José and Pilar is a Portuguese documentary directed by Miguel Gonçalves Mendes following the last years of the Nobel Prize winner José Saramago, chiefly through his relationship with his devoted wife, Pilar del Río. Highly praised by the critics and the audience, the film succeeds in portraying the tenderness, the genuine integrity and the deep humanity between the controversial writer and his wife. It gathers sequences from Madrid to Helsinki to Rio de Janeiro. It includes sequences life in Lanzarote, and during trips around the world as well as their simple, transient and quotidian moments during the period José writes his "The Elephant's Journey". The film was produced by Miguel Mendes' JumpCut, Fernando Meirelles's O2 and Pedro Almodóvar's El Deseo.
Plot
"The Elephant's Journey", in which Saramago narrates the adventures and antics of an elephant transported from the court of King John III of Portugal to that of the Austrian Archduke Maximillian, is the starting point of José and Pilar. The film shows us their daily life in Lanzarote and their trips around the globe, and is a surprising portrayal of an author throughout the creative process of a couple who decide to change the world, or at least to make it a better place. The film shows us an unknown Saramago, unravels any preconceived ideas we may have about the man and demonstrates that genius and simplicity can indeed be compatible. José and Pilar is a glimpse into one of the greatest creators of the Twentieth Century and shows us that, as Saramago said, "everything can be told in a different way."
" it's so carefully constructed that at times it feels like fiction, shuttling easily and with a surprising level of intimacy between Saramago, the public persona, and Saramago, the private man." in Variety.
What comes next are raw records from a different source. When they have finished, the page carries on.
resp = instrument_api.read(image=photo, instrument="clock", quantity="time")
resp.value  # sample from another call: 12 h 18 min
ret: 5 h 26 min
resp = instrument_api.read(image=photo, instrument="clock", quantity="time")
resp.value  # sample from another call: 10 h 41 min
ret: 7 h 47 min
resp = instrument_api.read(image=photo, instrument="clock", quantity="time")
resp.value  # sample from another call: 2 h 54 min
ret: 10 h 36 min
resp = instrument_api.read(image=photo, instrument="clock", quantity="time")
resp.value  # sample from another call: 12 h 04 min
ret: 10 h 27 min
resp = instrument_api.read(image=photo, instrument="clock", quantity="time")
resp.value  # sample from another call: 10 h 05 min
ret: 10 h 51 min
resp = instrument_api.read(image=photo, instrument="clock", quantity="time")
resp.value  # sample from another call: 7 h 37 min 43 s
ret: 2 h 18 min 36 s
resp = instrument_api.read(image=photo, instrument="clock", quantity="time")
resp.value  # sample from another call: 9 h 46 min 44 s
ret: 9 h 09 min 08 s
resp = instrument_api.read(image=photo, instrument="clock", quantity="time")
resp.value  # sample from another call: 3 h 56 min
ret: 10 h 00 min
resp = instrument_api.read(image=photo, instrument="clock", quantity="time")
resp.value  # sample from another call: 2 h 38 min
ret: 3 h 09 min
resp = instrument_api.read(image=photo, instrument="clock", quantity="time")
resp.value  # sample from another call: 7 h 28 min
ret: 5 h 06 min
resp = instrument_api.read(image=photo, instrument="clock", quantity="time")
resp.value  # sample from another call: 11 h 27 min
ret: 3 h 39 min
"The film portrays Jose's clearheaded pessimism in his quests for human rights." in Cahiers du cinéma.
"An amazing film about the love that tied them together amid the exhausting daily routine of a public figure." in Diário de Notícias.
"José and Pilar is a documentary, but a documentary that dissolves the illusion of the pure documentary. The end of a cicle. A monument to the glory of a writer." in Público.
"Miguel Gonçalves Mendes took four years to make this documentary but watching it makes us realize it will last for much longer." in Expresso
" a documentary about a unique relationship you don't even have to be fond of José Saramago, his books or share his ideology to like José and Pilar." in Time Out.